# [Excerpt to read]
· · · · · · ·

Posted by alan on May 28, 1999, at 2:51:35
This is something I think important to share.
Quite a while ago, I can't say just when, I began to feel especially bad. I had abdominal pains, great tiredness no matter how much sleep, and, well, just plain sick. With all this I also felt increasingly depressed, or so I described myself, with my general terrible feeling all over. My pdoc seemed unable to help and the 'side-effects' of all the meds he prescribed seemed terrible. Finally, my pdoc suggested that some of the 'side-effects' seemed to be ulcers and I went to my internist who told me it was all depression, but prescribed for ulcers after a bit of a battle with my psydoc. They helped a bit, but only a bit. I returned to my internist, convinced by now that it was not 'all depression'. A psychologist and my body told me so. After a cursory bit of poking about, he again told me that my problem was depression, not organic, and,as it happens, not the thyroid which he had recently treated--tunnel vision? Well, finally, I went to another internist. Within a week or two, I was in hospital fairly well on my way to complete kidney failure. Fortunately, it was 'only' my prostate blocking my ureter (?) (so that my bladder extended into my chest) and, when catheterized, released six times the normalamount of urine. This was all causing my kidney to stop functioning as I naturally felt sicker and sicker. I suppose coma and death were at least possible. The happy ending was that I had prostate surgery, kidney function is returning rapidly, I feel much better, and I am now urinating like a normal person, having not noticed anything unusual before or interpreting it as 'nerves'. I am a lifelong depressive and will continue to be; but, my God, do I feel better now than I did a few weeks ago. The lesson is obvious. No matter how depressed you are, always take seriously the idea that when you feel sick 'organically', you may well be.

· · · · · · ·

# [Record set]
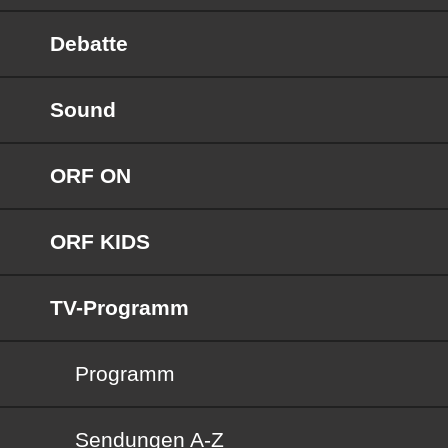
Debatte
Sound
ORF ON
ORF KIDS
TV-Programm
Programm
Sendungen von A bis Z
Sendungen A-Z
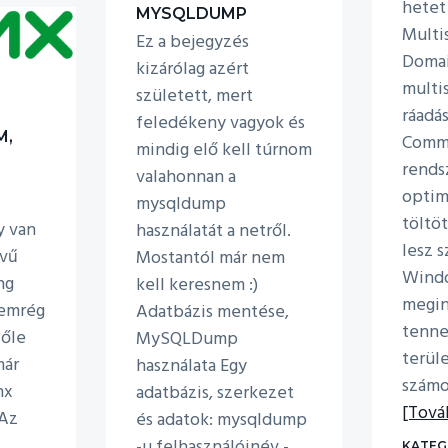
hetet
MYSQLDUMP
Multis
Ez a bejegyzés
Domai
kizárólag azért
multi
született, mert
ráadá
feledékeny vagyok és
M,
Comme
mindig elő kell túrnom
rends
valahonnan a
optim
mysqldump
töltö
y van
használatát a netről.
lesz 
evű
Mostantól már nem
Wind
ng
kell keresnem :)
megin
Nemrég
Adatbázis mentése,
tenne
őle
MySQLDump
terül
már
használata Egy
szám
nx
adatbázis, szerkezet
[Tová
 Az
és adatok: mysqldump
-u felhasználóinév -
KATEG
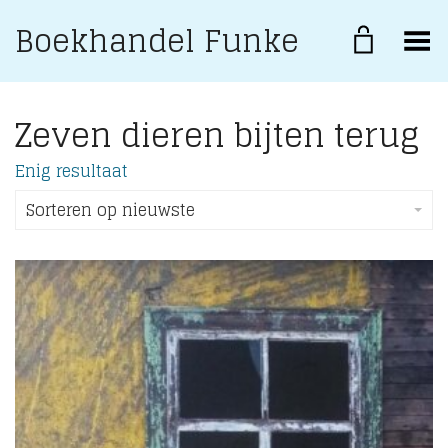
Boekhandel Funke
Toggle Menu
Zeven dieren bijten terug
Enig resultaat
Sorteren op nieuwste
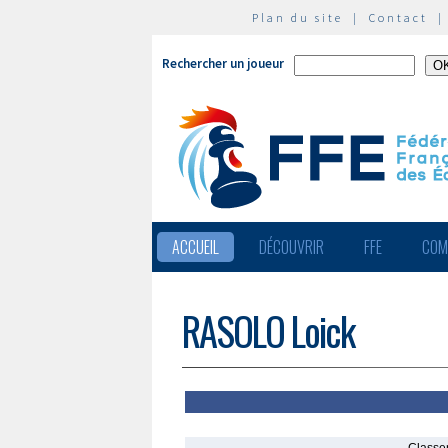
Plan du site
|
Contact
Rechercher un joueur
ACCUEIL
DÉCOUVRIR
FFE
COM
RASOLO Loick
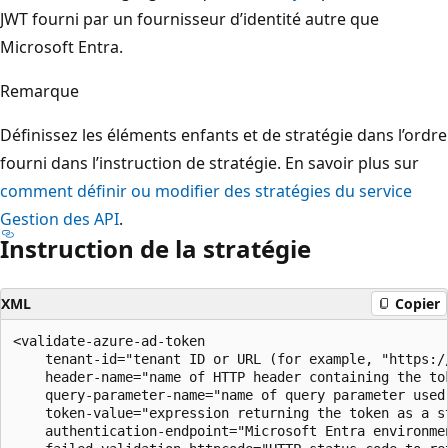
JWT fourni par un fournisseur d’identité autre que
Microsoft Entra.
Remarque
Définissez les éléments enfants et de stratégie dans l’ordre
fourni dans l’instruction de stratégie. En savoir plus sur
comment définir ou modifier des stratégies du service
Gestion des API
.
Instruction de la stratégie
XML
Copier
<validate-azure-ad-token

    tenant-id="tenant ID or URL (for example, "https:/
    header-name="name of HTTP header containing the to
    query-parameter-name="name of query parameter used
    token-value="expression returning the token as a s
    authentication-endpoint="Microsoft Entra environmen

· · · · · · ·

# [Your goal]
In the forum post, what did the first internist repeatedly say was causing the writer's illness?

# [Solved problem]
Depression.